Each ball can be placed in 3 ways and there are 12 such balls.

Thus, number of ways 12 balls can be placed in 3 boxes is n(S) = ${{3}^{12}}......\left( 1 \right)$

Now, let A be the event of placing 3 balls in exactly one of the boxes.

To find the number of elements in the event set A, first we have to choose any 3 balls from the available 12 balls.

This can be done in $^{12}{{C}_{3}}$ = 220 ways.

Then, we have to choose one of the available 3 boxes. This is done in $^{3}{{C}_{1}}=3$ ways.

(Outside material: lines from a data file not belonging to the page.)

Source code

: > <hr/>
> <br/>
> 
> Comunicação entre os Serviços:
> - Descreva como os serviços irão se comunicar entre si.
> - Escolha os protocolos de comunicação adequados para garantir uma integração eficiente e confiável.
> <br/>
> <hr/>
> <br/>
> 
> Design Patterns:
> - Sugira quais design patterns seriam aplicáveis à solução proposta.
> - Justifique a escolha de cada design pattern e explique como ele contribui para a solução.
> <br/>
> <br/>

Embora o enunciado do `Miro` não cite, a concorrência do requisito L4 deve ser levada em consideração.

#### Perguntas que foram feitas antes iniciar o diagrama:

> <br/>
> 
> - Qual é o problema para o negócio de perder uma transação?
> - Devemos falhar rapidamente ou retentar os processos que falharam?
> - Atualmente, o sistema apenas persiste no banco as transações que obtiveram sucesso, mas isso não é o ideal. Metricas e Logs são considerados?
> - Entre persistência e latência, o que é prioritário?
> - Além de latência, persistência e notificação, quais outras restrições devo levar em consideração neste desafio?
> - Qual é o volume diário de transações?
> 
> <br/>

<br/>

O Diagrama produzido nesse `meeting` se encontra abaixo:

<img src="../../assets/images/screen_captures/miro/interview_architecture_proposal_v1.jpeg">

The remaining 9 balls can go into 1 of the 2 boxes. Hence the number of ways 9 balls can be placed in 2 boxes is given as ${{2}^{9}}$.

Therefore, number of elements in event set A is n(A) = \[{{2}^{9}}\times 3\times 220......\left( 2 \right)\]

Thus, the probability of event A happening, that one of the boxes has exactly 3 boxes is given as $\Rightarrow P\left( A \right)=\dfrac{n\left( A \right)}{n\left( S \right)}$

We shall find the values of n(A) and n(S) from (1) and (2).

$\begin{align}

& \Rightarrow P\left( A \right)=\dfrac{{{2}^{9}}\times 3\times 220}{{{3}^{12}}} \\

& \Rightarrow P\left( A \right)=\dfrac{{{2}^{9}}\times 4\times 55}{{{3}^{11}}} \\

& \Rightarrow P\left( A \right)=55\left( \dfrac{{{2}^{11}}}{{{3}^{11}}} \right) \\

\end{align}$